_SUPPLIED TEXT_
“According to biographers of McCartney and the Beatles, McCartney composed the entire melody of Yesterday in a dream one night in his room at the Wimpole Street home of his then-girlfriend Jane Asher and her family. Upon waking, he hurried to a piano and played the tune to avoid forgetting it.“ This according to Wikipedia.

Last night I dreamed the beginning of this letter. In my dream, Terry and I are partners in a small-time comedy act touring out of the way vaudeville houses and mining camps much like Hope and Crosby did in the Road movies. (Quick straw poll: who is Bing and who is Bob? Extra points for properly explaining your reasoning. The most entertaining and most libelous response will be published in next week’s Letter) We were, of course, performing “Who’s on First,” though not as Hope and Crosby nor as to the originators of the sketch whom you all know to be Abbott and Costello (or as we knew them in Vaudeville circles, Alex Abbott and Franny Cristillo.) And we were bombing. We were about to be “handed our pictures on a broom” when I had an idea. I switched to speaking Russian gibberish peppered with frequent “poZHAlustas,” “spaSIbos, “Da”s, and “Nyets-key phrases I had picked up over the course of the three Irondale tours to the then Soviet Union. I SpaSiBoed our minors for coming and told them that we were Russians doing a tribute performance honoring the greats of American comedy that we had worshiped our entire drab lives growing up behind the Iron Curtain. From that moment on we had them in our pocket. Sympathy triumphed over talent. Boffo! Of course, that was also the moment in the dream that I work up, so I don‘t know what might have happened had the falsity of our true identities been discovered.

_PROVIDED MATERIAL_
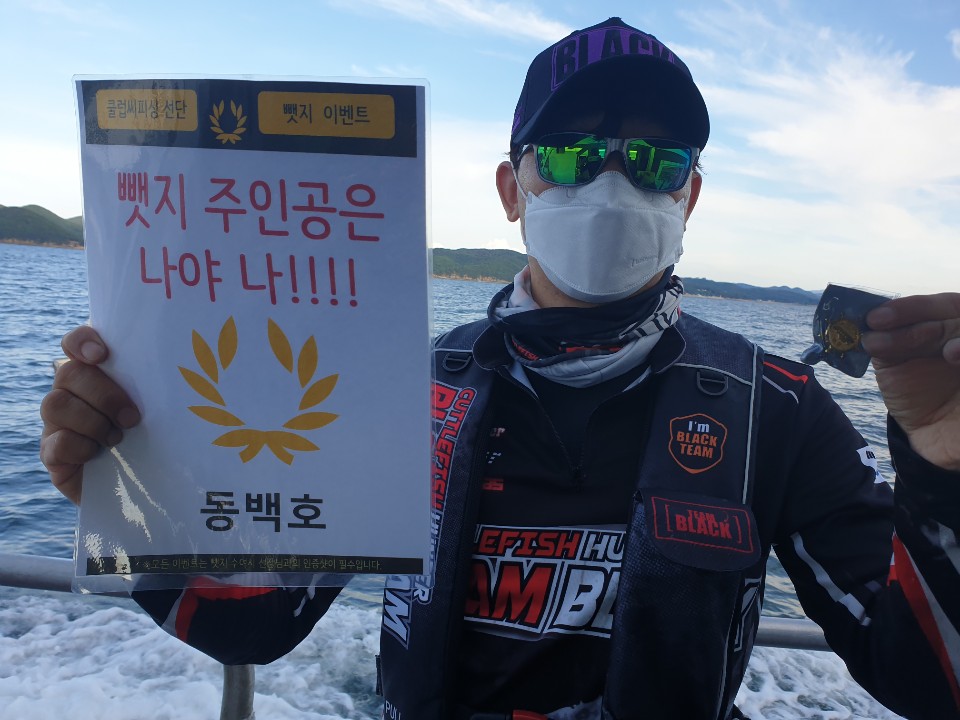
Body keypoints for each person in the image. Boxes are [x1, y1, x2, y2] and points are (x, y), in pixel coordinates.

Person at [40, 17, 960, 720]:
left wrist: (944, 467)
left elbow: (931, 678)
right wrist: (127, 491)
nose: (611, 183)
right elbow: (251, 621)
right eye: (568, 156)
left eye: (654, 161)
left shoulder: (780, 409)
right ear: (512, 190)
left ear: (690, 194)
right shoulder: (396, 389)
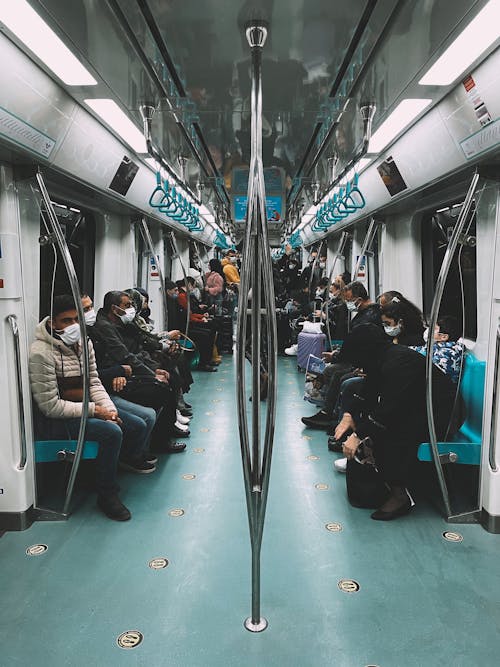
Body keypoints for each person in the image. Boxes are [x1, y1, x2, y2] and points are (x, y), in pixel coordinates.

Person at [29, 295, 152, 522]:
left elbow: (93, 381)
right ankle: (106, 494)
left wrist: (108, 409)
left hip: (84, 406)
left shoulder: (83, 343)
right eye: (66, 321)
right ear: (53, 322)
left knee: (133, 424)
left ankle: (106, 470)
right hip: (57, 419)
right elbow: (50, 406)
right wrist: (97, 412)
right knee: (111, 432)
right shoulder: (41, 353)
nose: (74, 326)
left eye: (77, 319)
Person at [337, 324, 459, 520]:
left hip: (444, 414)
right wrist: (349, 414)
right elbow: (367, 393)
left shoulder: (399, 363)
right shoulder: (381, 358)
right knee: (377, 425)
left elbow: (390, 409)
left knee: (389, 431)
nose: (358, 365)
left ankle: (399, 494)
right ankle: (386, 483)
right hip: (421, 408)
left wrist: (359, 435)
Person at [90, 291, 188, 450]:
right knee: (162, 390)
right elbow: (124, 355)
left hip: (127, 369)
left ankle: (167, 429)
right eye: (126, 305)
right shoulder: (105, 327)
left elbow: (138, 346)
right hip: (117, 375)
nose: (131, 309)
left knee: (170, 377)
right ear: (115, 309)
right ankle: (159, 441)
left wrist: (154, 369)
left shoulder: (121, 323)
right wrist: (152, 374)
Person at [412, 315, 464, 384]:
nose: (429, 330)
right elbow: (418, 350)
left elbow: (433, 377)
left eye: (434, 329)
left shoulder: (447, 353)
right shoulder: (435, 346)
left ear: (444, 337)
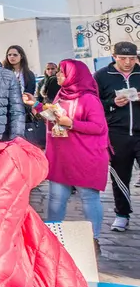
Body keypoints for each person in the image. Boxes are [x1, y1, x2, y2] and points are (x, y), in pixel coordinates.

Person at [33, 59, 109, 243]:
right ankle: (52, 236)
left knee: (88, 196)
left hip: (84, 156)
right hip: (61, 156)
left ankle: (94, 238)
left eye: (62, 72)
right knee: (56, 197)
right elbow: (55, 118)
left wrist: (72, 124)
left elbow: (98, 127)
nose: (58, 74)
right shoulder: (61, 95)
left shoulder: (88, 98)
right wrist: (35, 106)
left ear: (74, 76)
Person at [96, 41, 140, 231]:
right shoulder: (101, 76)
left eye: (132, 58)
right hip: (117, 134)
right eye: (123, 58)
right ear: (114, 57)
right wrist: (112, 103)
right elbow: (94, 104)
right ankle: (122, 215)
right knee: (120, 176)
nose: (128, 62)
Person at [3, 45, 45, 149]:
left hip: (24, 111)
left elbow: (29, 94)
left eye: (15, 55)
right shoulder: (3, 73)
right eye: (9, 55)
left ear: (21, 56)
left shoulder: (28, 74)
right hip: (7, 111)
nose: (12, 57)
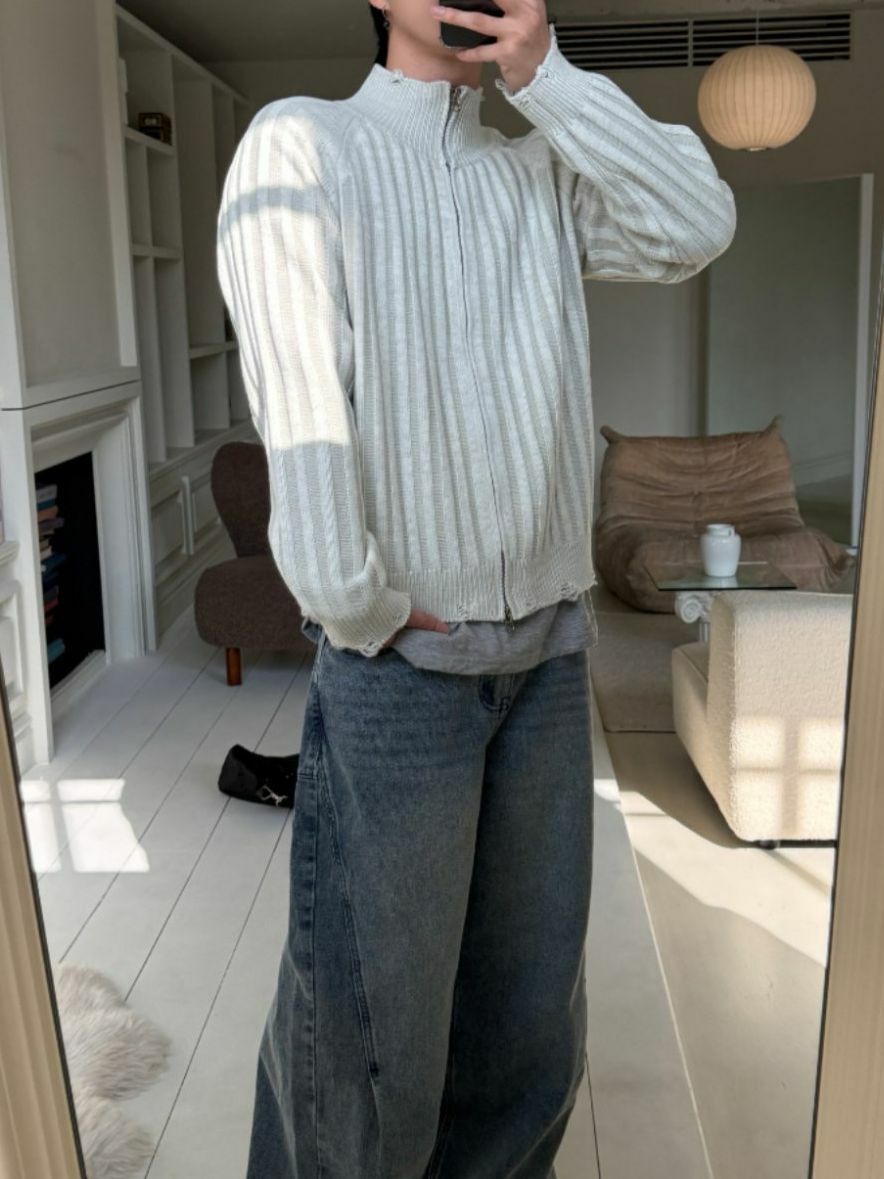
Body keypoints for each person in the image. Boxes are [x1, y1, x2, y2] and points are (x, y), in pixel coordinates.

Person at [215, 1, 736, 1175]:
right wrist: (358, 602)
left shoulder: (537, 168)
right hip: (401, 669)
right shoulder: (303, 143)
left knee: (525, 1034)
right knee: (366, 1045)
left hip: (548, 661)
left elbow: (695, 218)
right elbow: (301, 400)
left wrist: (547, 77)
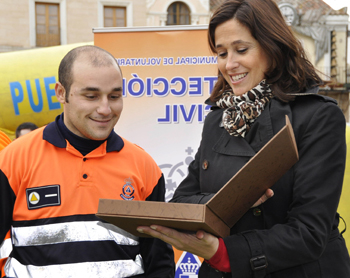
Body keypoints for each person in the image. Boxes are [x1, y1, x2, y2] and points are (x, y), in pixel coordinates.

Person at [136, 0, 350, 277]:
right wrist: (230, 201)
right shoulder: (218, 118)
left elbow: (309, 232)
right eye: (221, 53)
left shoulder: (318, 117)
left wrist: (225, 254)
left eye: (241, 50)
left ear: (272, 48)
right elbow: (182, 201)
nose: (230, 64)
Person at [0, 45, 175, 278]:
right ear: (61, 93)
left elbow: (159, 263)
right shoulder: (14, 159)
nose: (105, 108)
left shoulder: (144, 166)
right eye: (91, 96)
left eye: (114, 96)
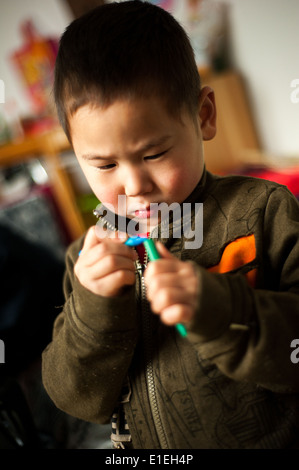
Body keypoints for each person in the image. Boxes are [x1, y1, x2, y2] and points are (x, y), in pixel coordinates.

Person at [42, 1, 299, 449]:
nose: (134, 186)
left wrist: (222, 311)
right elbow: (75, 399)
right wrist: (92, 310)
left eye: (154, 154)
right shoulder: (88, 259)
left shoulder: (264, 212)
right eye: (103, 164)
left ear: (203, 116)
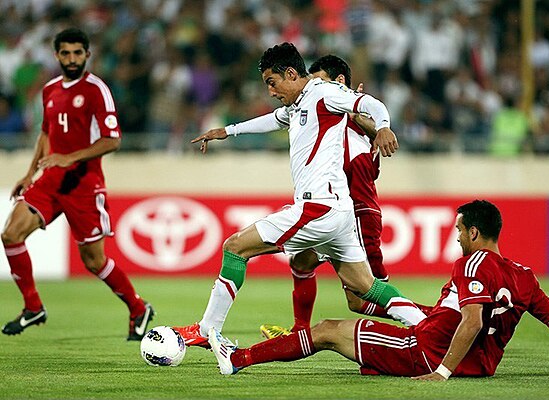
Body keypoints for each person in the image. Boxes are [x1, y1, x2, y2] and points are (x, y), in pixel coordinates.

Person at [173, 43, 427, 347]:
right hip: (338, 212)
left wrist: (384, 127)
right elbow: (272, 119)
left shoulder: (324, 92)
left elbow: (371, 104)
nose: (270, 91)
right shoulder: (298, 104)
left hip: (318, 206)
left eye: (272, 82)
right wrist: (227, 131)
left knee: (235, 247)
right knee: (366, 286)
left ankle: (206, 331)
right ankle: (432, 326)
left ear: (291, 73)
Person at [208, 200, 549, 381]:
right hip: (476, 363)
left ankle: (237, 358)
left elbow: (472, 319)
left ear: (475, 233)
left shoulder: (472, 263)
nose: (457, 236)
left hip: (426, 352)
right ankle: (376, 344)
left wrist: (442, 372)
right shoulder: (525, 274)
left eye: (460, 230)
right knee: (366, 312)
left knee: (327, 329)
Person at [260, 55, 429, 340]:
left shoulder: (353, 125)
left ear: (339, 84)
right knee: (301, 261)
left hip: (357, 217)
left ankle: (434, 321)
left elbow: (370, 146)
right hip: (331, 213)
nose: (310, 90)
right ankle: (300, 330)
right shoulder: (328, 119)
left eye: (319, 83)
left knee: (363, 299)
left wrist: (365, 118)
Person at [1, 28, 154, 340]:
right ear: (57, 55)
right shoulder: (50, 90)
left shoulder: (97, 89)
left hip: (84, 185)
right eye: (66, 53)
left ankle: (138, 308)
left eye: (77, 53)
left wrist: (69, 158)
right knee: (10, 234)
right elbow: (45, 134)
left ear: (88, 54)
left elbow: (113, 140)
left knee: (94, 261)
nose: (72, 59)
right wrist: (30, 173)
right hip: (50, 181)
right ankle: (33, 307)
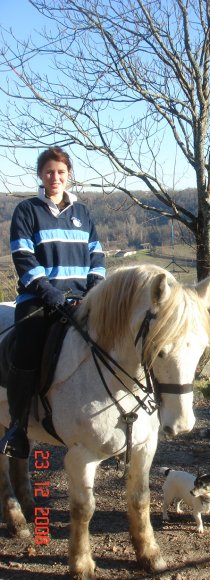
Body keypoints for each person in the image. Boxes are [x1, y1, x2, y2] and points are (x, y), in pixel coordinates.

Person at [0, 146, 106, 459]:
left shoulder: (82, 213)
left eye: (60, 172)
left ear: (69, 175)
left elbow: (97, 255)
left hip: (81, 300)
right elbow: (23, 255)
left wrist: (94, 290)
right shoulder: (27, 210)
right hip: (39, 299)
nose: (55, 177)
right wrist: (49, 292)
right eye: (49, 172)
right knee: (26, 352)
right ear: (40, 175)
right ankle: (17, 428)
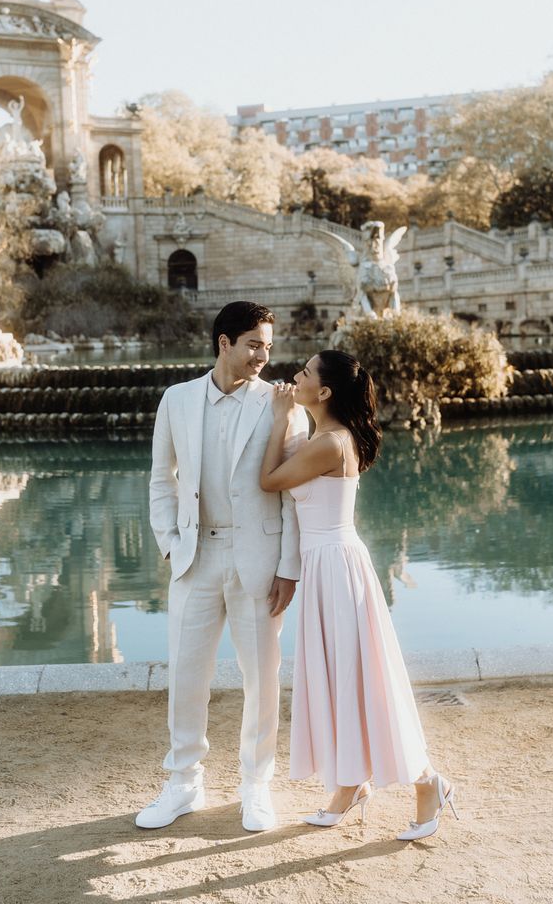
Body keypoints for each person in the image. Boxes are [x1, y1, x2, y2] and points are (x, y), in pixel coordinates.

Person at [260, 349, 459, 840]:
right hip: (329, 565)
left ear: (323, 392)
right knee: (341, 680)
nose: (295, 376)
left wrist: (279, 416)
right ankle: (350, 785)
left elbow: (267, 481)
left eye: (304, 373)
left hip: (337, 567)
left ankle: (429, 782)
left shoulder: (330, 442)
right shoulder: (323, 437)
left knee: (365, 680)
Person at [137, 301, 307, 833]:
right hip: (195, 557)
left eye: (269, 346)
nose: (263, 355)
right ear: (224, 343)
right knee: (187, 676)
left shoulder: (283, 405)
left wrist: (289, 566)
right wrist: (169, 544)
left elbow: (295, 495)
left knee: (262, 678)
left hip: (258, 559)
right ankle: (183, 782)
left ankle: (256, 787)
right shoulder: (177, 399)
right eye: (254, 344)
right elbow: (161, 478)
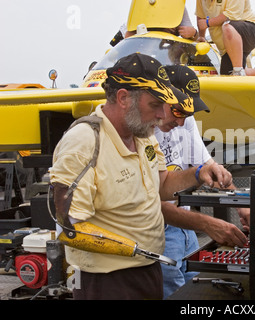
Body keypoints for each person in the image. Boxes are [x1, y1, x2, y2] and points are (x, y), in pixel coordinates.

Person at [49, 53, 233, 300]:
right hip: (108, 280)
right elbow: (70, 227)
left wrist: (199, 174)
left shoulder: (143, 136)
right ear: (124, 97)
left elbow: (162, 186)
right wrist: (133, 249)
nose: (161, 115)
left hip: (147, 269)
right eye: (155, 105)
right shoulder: (83, 142)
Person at [155, 65, 250, 298]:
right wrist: (207, 223)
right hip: (158, 232)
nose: (183, 121)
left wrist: (243, 207)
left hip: (185, 229)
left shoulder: (184, 119)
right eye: (179, 111)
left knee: (195, 295)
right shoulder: (144, 130)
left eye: (189, 112)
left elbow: (208, 169)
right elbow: (151, 200)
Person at [195, 0, 255, 76]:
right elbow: (200, 16)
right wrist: (201, 36)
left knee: (228, 26)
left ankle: (238, 70)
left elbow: (231, 15)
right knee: (227, 75)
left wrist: (208, 23)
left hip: (250, 30)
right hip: (227, 44)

_ACTION ITEM_
Continue the letter about the vaudeville dream from the point where it ends.

_ANSWER FOR THIS EXERCISE_
Tomorrow we have our first genuine rehearsal of our Radio Mother Courage, and I’m sure that my dream is my subconsciousness’s warning that I’d better have a version of the Russian plan ready to go in case unseen difficulties arise in the course of embarking upon this new project in a medium that I know little about except that Orson Welles made a big stink in it with his version of War of the Worlds in 1939..uh..(I just looked it up on Wikipedia) 1938.

Will it be an “authentic” radio show?

I only bring this up because this is a word that seems to be taking on the increased significance of late, as in “Can I give an ‘authentic’ performance if I step outside of my own cultural, ethnic background?” If I write a book inspired by my imagination rather than my “lived experience” will I be appropriating someone else’s authentic story? I don’t think so, but it seems to be a question that that is open to debate. Where do you come down?

On the front page of Süddeutsche Zeitung Magazin, one of Germany’s largest publications, 185 actors have come out as members of the LGBTQ community. The cover of the magazine is filled with pictures and names of the actors, along with the message: “We are here.”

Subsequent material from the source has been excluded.